Given problem - Rewrite every line of the listing as a numbered list, skipping any blank lines. Leave the pictures out of your answer.

Records from a data collection
[start]
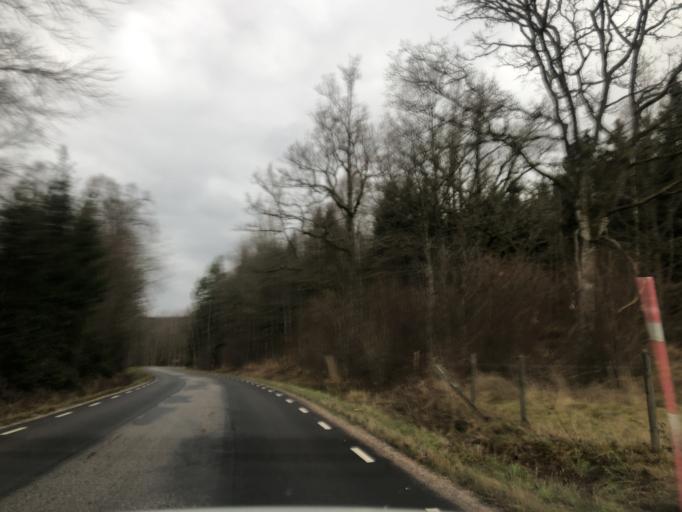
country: SE
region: Vaestra Goetaland
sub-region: Boras Kommun
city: Dalsjofors
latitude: 57.8237
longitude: 13.1930
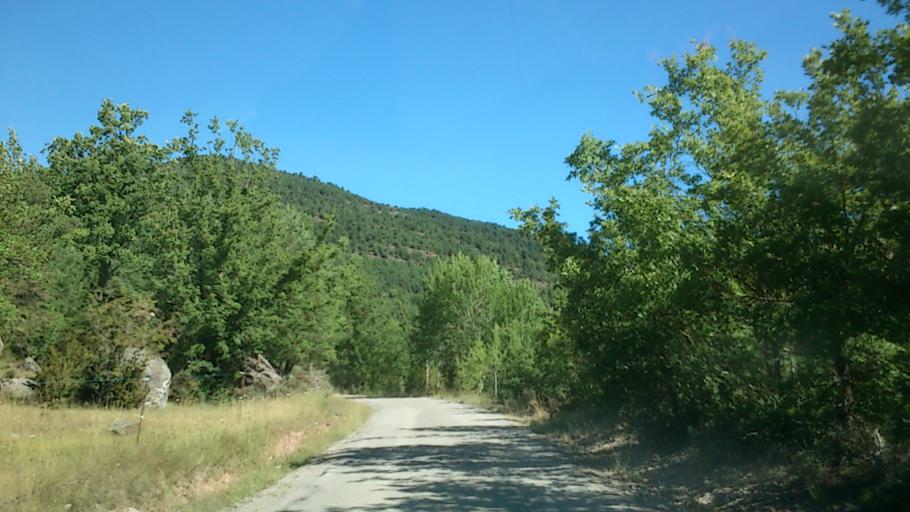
[end]
Problem solution -
1. country: SE
2. region: Vaestra Goetaland
3. sub-region: Boras Kommun
4. city: Dalsjofors
5. latitude: 57.8237
6. longitude: 13.1930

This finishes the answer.